Tra i più grandi registi del genere western c’è Sergio Leone, un uomo che ha scritto la storia nel mondo del cinema e che oggi avrebbe compiuto 93 anni.

Il più grande esponente del western all’italiana

Il mondo del cinema è ricco di volti che ne hanno segnato la storia e Sergio Leone appartiene a questi. Oggi viene considerato come il massimo esponente dei film western all’italiana, meglio conosciuti come “spaghetti western”. La sua carriera è stata quindi colossale e negli anni ha permesso al regista di ottenere numerosi premi come due David di Donatello, un Nastro d’Argento e la candidatura al Golden Globe, seguiti da una serie di riconoscimenti provenienti da tutto il mondo.

Uno dei più grandi registi di oggi come Quentin Tarantino lo ha definito come il fondatore del cinema post-moderno, che con il suo stile è stato una grande fonte d’ispirazione ed un idolo per tutti. Oggi è infatti impossibile non ricordarlo o quantomeno non riconoscere i suoi film con le loro colonne sonore composte dal maestro Ennio Morricone. Queste insieme all’attore protagonista Clint Eastwood sono stati gli ingredienti principali che hanno dato vita a dei film magnifici che per diverso tempo hanno tenuto incollate milioni di persone davanti al televisore, facendole appassionare al genere western.
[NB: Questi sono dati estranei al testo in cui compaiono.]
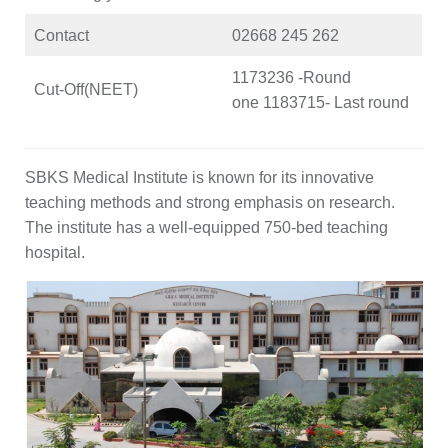
Contact
02668 245 262
1173236 -Round
Cut-Off(NEET)
one 1183715- Last round
SBKS Medical Institute is known for its innovative
teaching methods and strong emphasis on research.
The institute has a well-equipped 750-bed teaching
hospital.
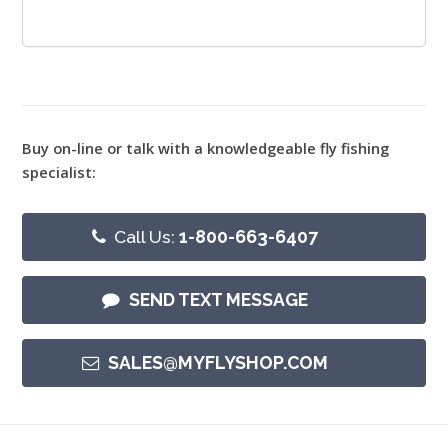
Buy on-line or talk with a knowledgeable fly fishing
specialist:
Call Us:
1-800-663-6407
SEND TEXT MESSAGE
SALES@MYFLYSHOP.COM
Le sette leggende del cinema

Durante la sua carriera Sergio Leone ha lavorato a tantissime pellicole in qualità di assistente della camera, produttore esecutivo ed anche attore. Ha fatto poi da sceneggiatore e regista a sette film che oggi sono considerati dei classici del cinema. Il primo da lui realizzato è stato “Il colosso di Rodi” una pellicola del 1961 che ha aperto la strada del successo a Sergio Leone e che gli ha permesso di mostrare il suo enorme talento. Pochi anni dopo infatti il regista ha dato vita a “Per un pugno di dollari“, che oggi è considerato il capisaldo di tutti gli spaghetti western.

Si tratta di una pellicola geniale che apre la celebre trilogia del dollaro e che nasce come remake in chiave western del film “La sfida del samurai” di Kurosawa. Il protgonista è un giovane Clint Eastwood che interpreta il ruolo di un pistolero solitario che arriva in una città tra il Messico e gli Usa ed inizia a generare scompiglio tra le famiglie che la dominano.

Il film che conferma il successo del precedente è invece “Per qualche dollaro in più“, che ancora una volta ha come protagonista Clint Eastwood insieme a Gian Maria Volontè e Lee Van Cleef. A chiudere la trilogia del dollaro è “Il buono, il brutto, il cattivo“, una pellicola che segue le vicende della secessione americana e che oggi viene considerato come il più bel film western di sempre.

Una seconda trilogia di film di successo si apre poi nel 1968 con “C’era una volta il West“. Si tratta di un film davvero significativo dal punto di vista culturale ed è stato inserito all’interno del National Film Registry della Biblioteca del Congresso degli Stati Uniti. Il secondo film della trilogia è invece “Giù la testa” ed è una pellicola che ha consentito a Sergio Leone di vincere il David di Donatello in qualità di regista. L’ultimo film realizzato da Sergio Leone che chiude la famosa trilogia è “C’era una volta in America“. È un grande capolavoro al quale ha partecipato un cast stellare costituito da Robert De Niro e James Woods. Il film racconta oltre 40 anni di storia trascorsi in momenti di vita, morte, amicizia, amore e tradimento.

Un esempio dela romanità

Nonostante negli anni Sergio Leone abbia viaggiato per il mondo, ha sempre considerato Roma come la sua casa, il suo rifugio. Il legame che aveva con la Capitale era quindi davvero forte e spesso era anche presente nelle sue pellicole. Sergio Leone era particolarmente affezionato agli stornelli romani, al buon vino dei Castelli Romani ma soprattutto alla tradizionale cucina romanesca. La sua osteria preferita era “Checco er carrettiere” e si trovava nel quartiere Trastevere, nel quale Sergio Leone ha trascorso una buona parte della sua vita.

Il regista poi era fortemente legato alla squadra dei lupacchiotti, la Roma. Era un tifoso pacato ma che si recava spesso allo Stadio Olimpico a sostenere quella squadra che da diverso tempo gli aveva conquistato il cuore.